Hace ahora casi un año volví al Clave bien temperado, libro primero, que grabó Daniel Barenboim en 2003. No fue capaz (aquí) de decir casi nada: esta música y esta interpretación son tan grandes que me superan. Hoy –mientras se estaba coronando Carlos III– ha tocado el libro segundo, registrado por el de Buenos Aires en septiembre de 2004, y me pasa lo mismo. Un par de apuntes, si acaso.
Primero, he notado con mucha más claridad que antes el carácter “orquestal” de esta lectura. Y creo que no es percepción mía. Puede que se deba al diferente carácter que ofrece este segundo libro frente al primero, ofreciendo más posibilidades de construir grandes “edificios sinfónicos”. Pero también podría influir la propia evolución como pianista de Barenboim. Cuando tuve la suerte de escucharle el libro primero en Madrid el maestro me dio la impresión de que lo hacía mejor que en el compacto. Ya entonces estaban grabados los cinco discos, lo que significa que Barenboim volvía hacia la serie inicial con toda la nueva experiencia bachiana acumulada. Con más colores, ciertamente. Con muchos, fascinantes y –atención a esto– muy expresivos colores. Porque su Johann Sebastian Bach es cualquier cosa menos un sesudo catálogo de ejercicios de contrapunto: cada uno de ellos no es sino la vía para decirnos cosas, para hacernos reflexionar y para enriquecernos como seres humanos. La calidez y la hondura –que no la pesadez ni la gravedad, no caigamos en el estúpido tópico que mezcla los términos– se ponen por delante de cualquier otra consideración.

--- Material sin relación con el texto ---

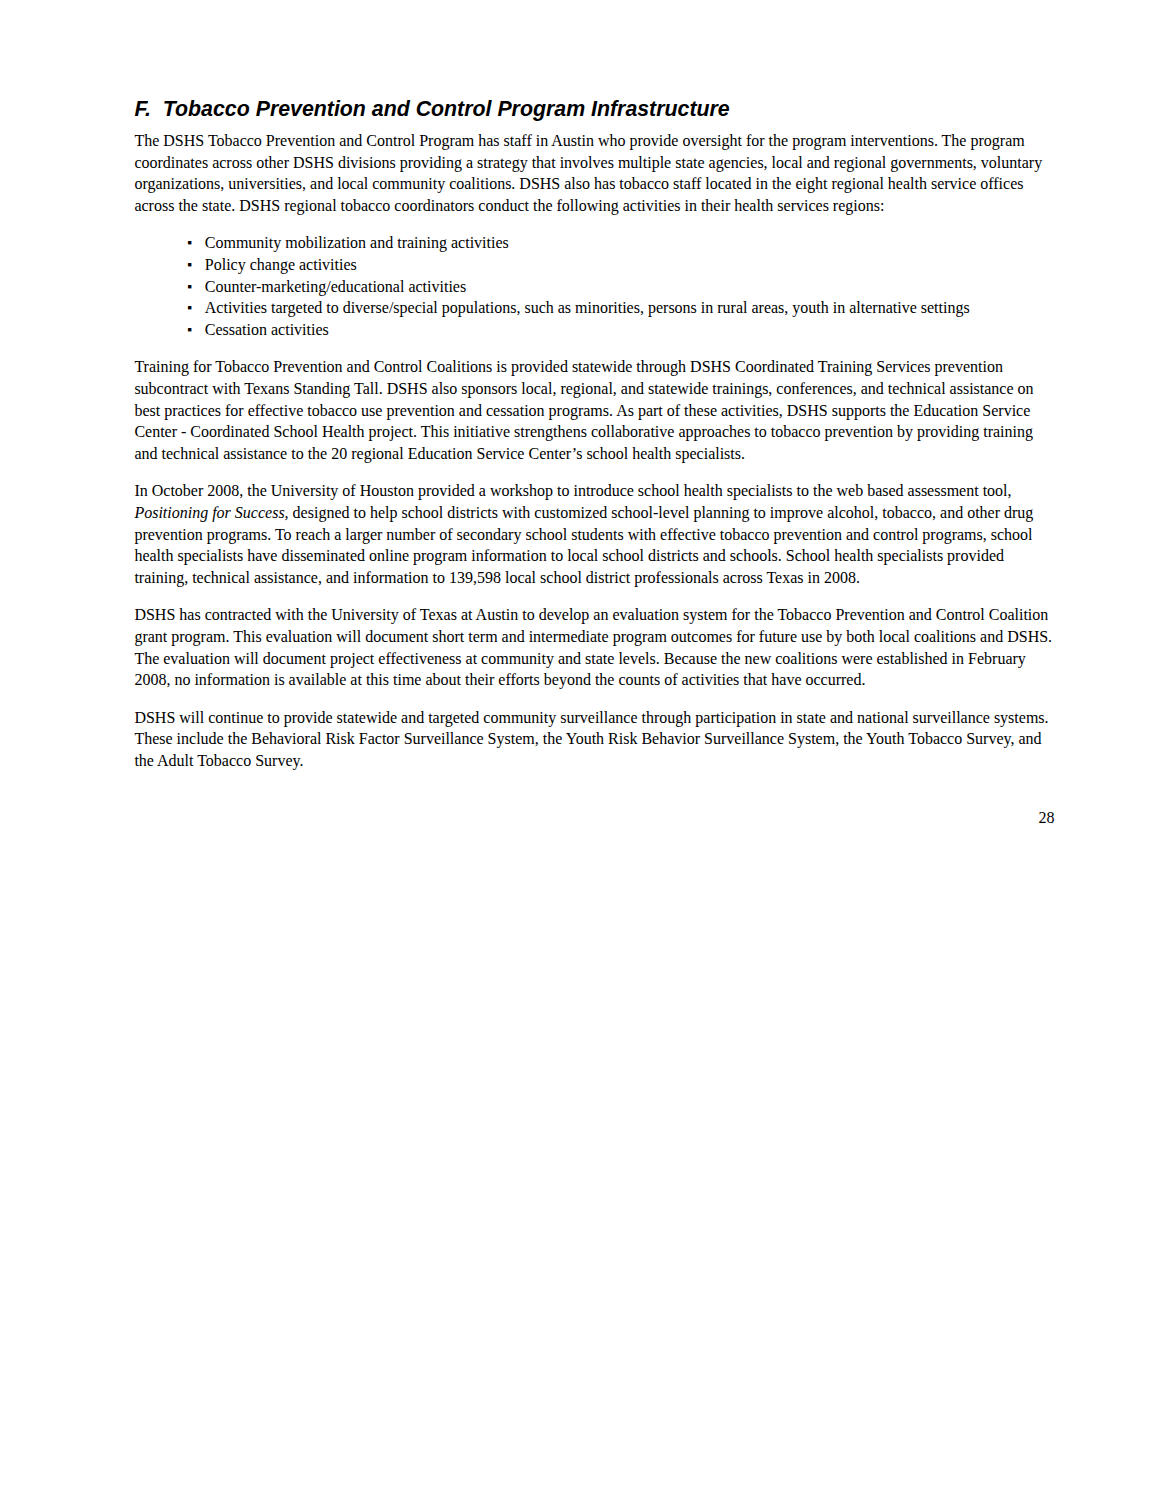F. Tobacco Prevention and Control Program Infrastructure
The DSHS Tobacco Prevention and Control Program has staff in Austin who provide oversight for the program interventions. The program coordinates across other DSHS divisions providing a strategy that involves multiple state agencies, local and regional governments, voluntary organizations, universities, and local community coalitions. DSHS also has tobacco staff located in the eight regional health service offices across the state. DSHS regional tobacco coordinators conduct the following activities in their health services regions:
Community mobilization and training activities
Policy change activities
Counter-marketing/educational activities
Activities targeted to diverse/special populations, such as minorities, persons in rural areas, youth in alternative settings
Cessation activities
Training for Tobacco Prevention and Control Coalitions is provided statewide through DSHS Coordinated Training Services prevention subcontract with Texans Standing Tall. DSHS also sponsors local, regional, and statewide trainings, conferences, and technical assistance on best practices for effective tobacco use prevention and cessation programs. As part of these activities, DSHS supports the Education Service Center - Coordinated School Health project. This initiative strengthens collaborative approaches to tobacco prevention by providing training and technical assistance to the 20 regional Education Service Center’s school health specialists.
In October 2008, the University of Houston provided a workshop to introduce school health specialists to the web based assessment tool, Positioning for Success, designed to help school districts with customized school-level planning to improve alcohol, tobacco, and other drug prevention programs. To reach a larger number of secondary school students with effective tobacco prevention and control programs, school health specialists have disseminated online program information to local school districts and schools. School health specialists provided training, technical assistance, and information to 139,598 local school district professionals across Texas in 2008.
DSHS has contracted with the University of Texas at Austin to develop an evaluation system for the Tobacco Prevention and Control Coalition grant program. This evaluation will document short term and intermediate program outcomes for future use by both local coalitions and DSHS. The evaluation will document project effectiveness at community and state levels. Because the new coalitions were established in February 2008, no information is available at this time about their efforts beyond the counts of activities that have occurred.
DSHS will continue to provide statewide and targeted community surveillance through participation in state and national surveillance systems. These include the Behavioral Risk Factor Surveillance System, the Youth Risk Behavior Surveillance System, the Youth Tobacco Survey, and the Adult Tobacco Survey.
28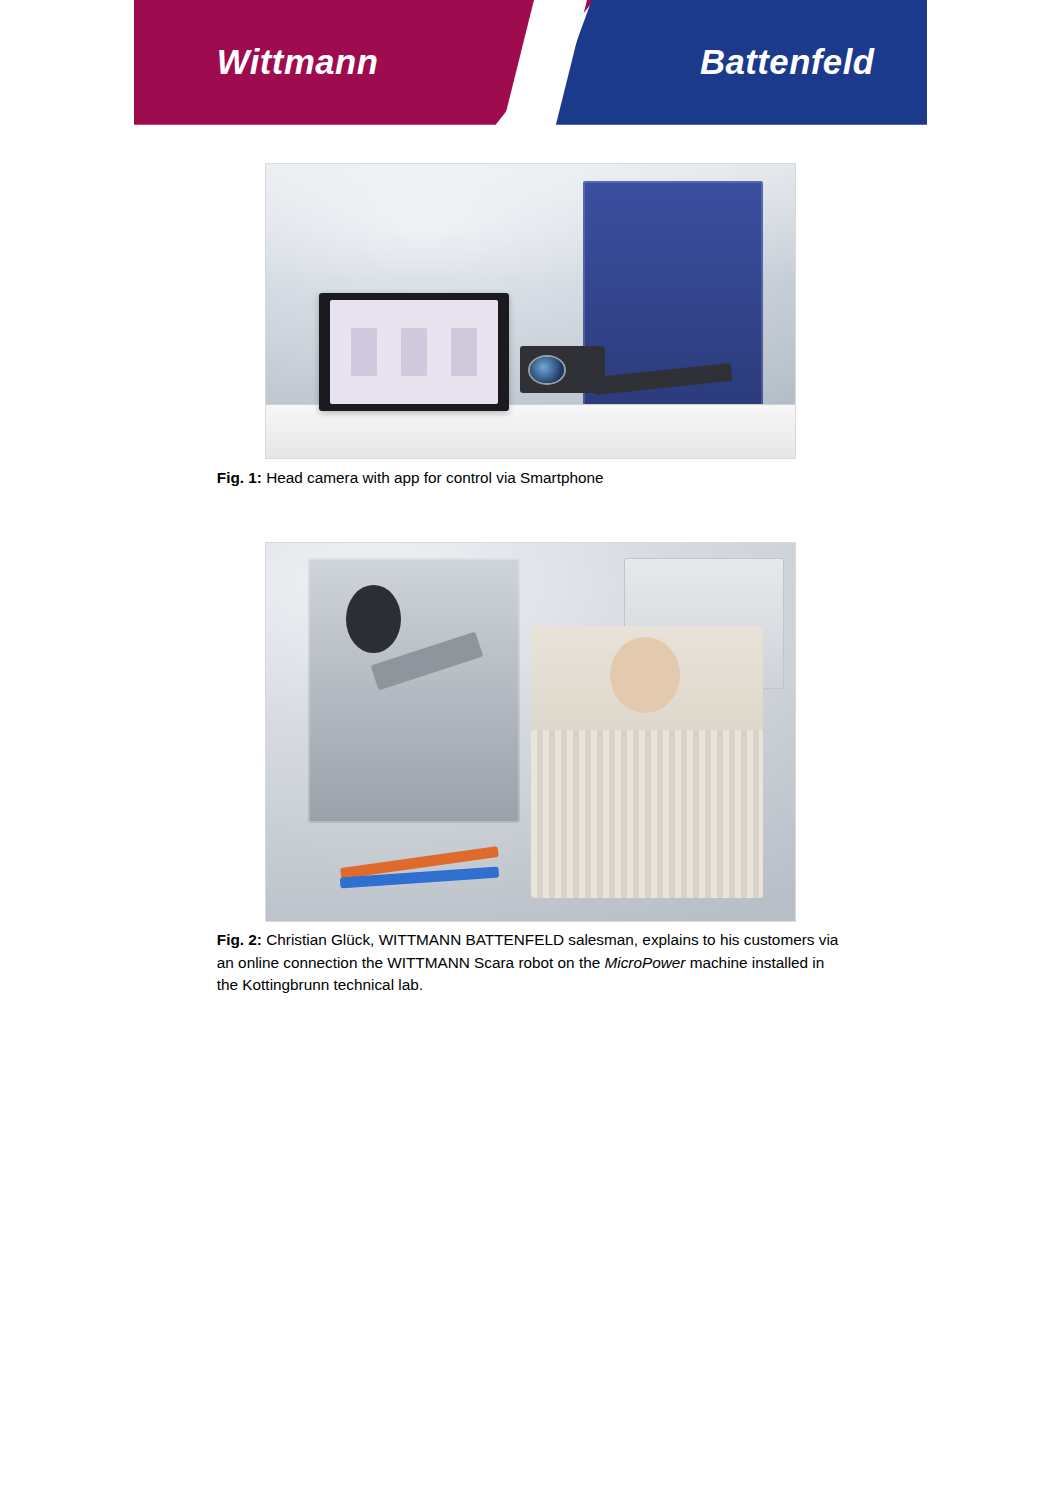Wittmann
Battenfeld
Fig. 1: Head camera with app for control via Smartphone
Fig. 2: Christian Glück, WITTMANN BATTENFELD salesman, explains to his customers via an online connection the WITTMANN Scara robot on the MicroPower machine installed in the Kottingbrunn technical lab.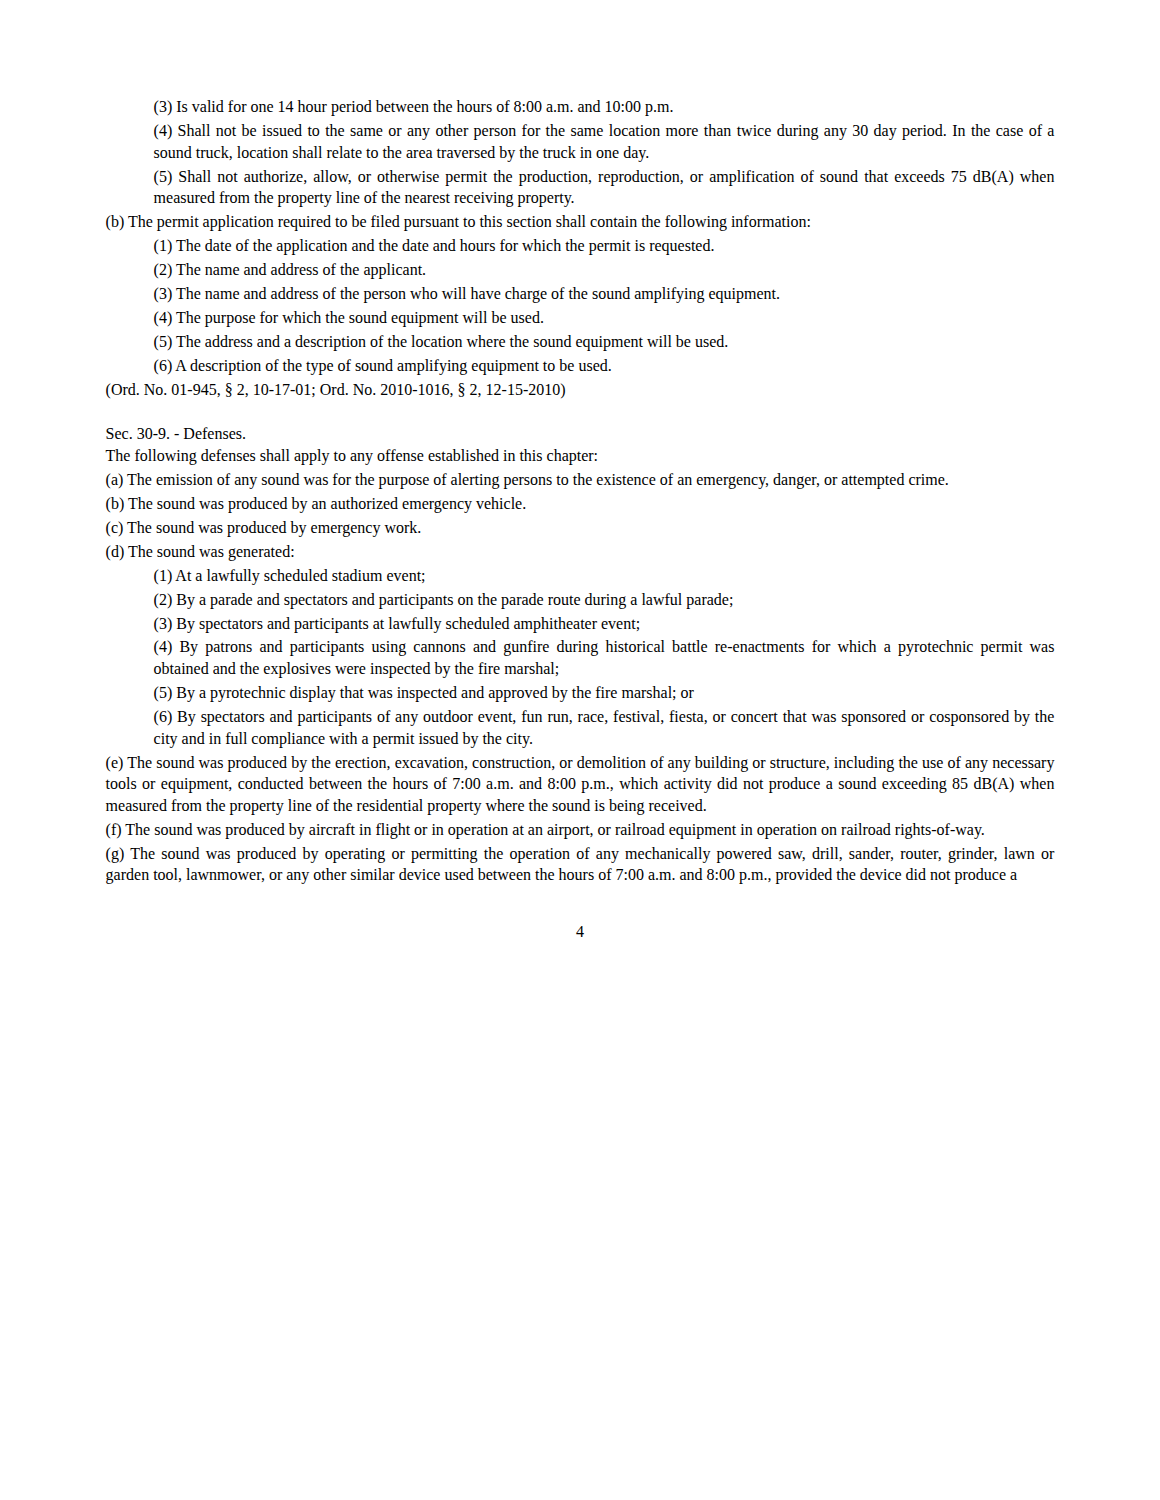(3) Is valid for one 14 hour period between the hours of 8:00 a.m. and 10:00 p.m.
(4) Shall not be issued to the same or any other person for the same location more than twice during any 30 day period. In the case of a sound truck, location shall relate to the area traversed by the truck in one day.
(5) Shall not authorize, allow, or otherwise permit the production, reproduction, or amplification of sound that exceeds 75 dB(A) when measured from the property line of the nearest receiving property.
(b) The permit application required to be filed pursuant to this section shall contain the following information:
(1) The date of the application and the date and hours for which the permit is requested.
(2) The name and address of the applicant.
(3) The name and address of the person who will have charge of the sound amplifying equipment.
(4) The purpose for which the sound equipment will be used.
(5) The address and a description of the location where the sound equipment will be used.
(6) A description of the type of sound amplifying equipment to be used.
(Ord. No. 01-945, § 2, 10-17-01; Ord. No. 2010-1016, § 2, 12-15-2010)
Sec. 30-9. - Defenses.
The following defenses shall apply to any offense established in this chapter:
(a) The emission of any sound was for the purpose of alerting persons to the existence of an emergency, danger, or attempted crime.
(b) The sound was produced by an authorized emergency vehicle.
(c) The sound was produced by emergency work.
(d) The sound was generated:
(1) At a lawfully scheduled stadium event;
(2) By a parade and spectators and participants on the parade route during a lawful parade;
(3) By spectators and participants at lawfully scheduled amphitheater event;
(4) By patrons and participants using cannons and gunfire during historical battle re-enactments for which a pyrotechnic permit was obtained and the explosives were inspected by the fire marshal;
(5) By a pyrotechnic display that was inspected and approved by the fire marshal; or
(6) By spectators and participants of any outdoor event, fun run, race, festival, fiesta, or concert that was sponsored or cosponsored by the city and in full compliance with a permit issued by the city.
(e) The sound was produced by the erection, excavation, construction, or demolition of any building or structure, including the use of any necessary tools or equipment, conducted between the hours of 7:00 a.m. and 8:00 p.m., which activity did not produce a sound exceeding 85 dB(A) when measured from the property line of the residential property where the sound is being received.
(f) The sound was produced by aircraft in flight or in operation at an airport, or railroad equipment in operation on railroad rights-of-way.
(g) The sound was produced by operating or permitting the operation of any mechanically powered saw, drill, sander, router, grinder, lawn or garden tool, lawnmower, or any other similar device used between the hours of 7:00 a.m. and 8:00 p.m., provided the device did not produce a
4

Segundo, el carácter orgánico de la interpretación va parejo al de la música. Nos recuerda Jeremy Siepmann en sus notas de la carpetilla que “ninguna música de ningún compositor, ni siquiera la de Beethoven, es de una naturaleza más orgánica que la de Bach”, a la vez que nos trae las palabras del propio compositor refiriéndose a su deseo se enseñar “no solo a tener buenas ideas, sino a desarrollarlas bien”. Y si hay algo que caracteriza a Daniel Barenboim, en buena medida por su profundo conocimiento de la música de Richard Wagner y por la herencia de las maneras directoriales de un Furtwängler, es precisamente su concepción del edificio musical como un todo orgánico. La flexibilidad de la agógica –y de la dinámica: el maestro no le tiene miedo al pedal– no sirve únicamente para aportar acentos: es que ella es la esencia misma del desarrollo. Y lo que ocurre en un momento concreto tiene que afectar, necesariamente, a lo que está pasando en otra línea del tejido polifónico o a lo que va a ocurrir más adelante. Todo se encuentra interrelacionado.
Todo lo dicho lleva a otra cuestión que se aprecia de manera especial en este libro segundo: en claro y desprejuiciado distanciamiento de lo que se puede hacer con un clave, nuestro artista no duda en jugar con los planos sonoros, alejando o acercando líneas de la polifonía mediante colores y dinámicas, pero sin que el magistral juego contrapuntístico se resienta. Lo dice el propio Barenboim en la carpetilla: con el piano “sólo se consigue algo musicalmente interesante si se tocan con tanta claridad las diferentes voces polifónicas que puedan oírse todas y, al mismo tiempo, se crea un efecto de perspectiva”.
En fin, una música inmensa en interpretación a altura que merece. En Amazon, 16 euros los cinco discos.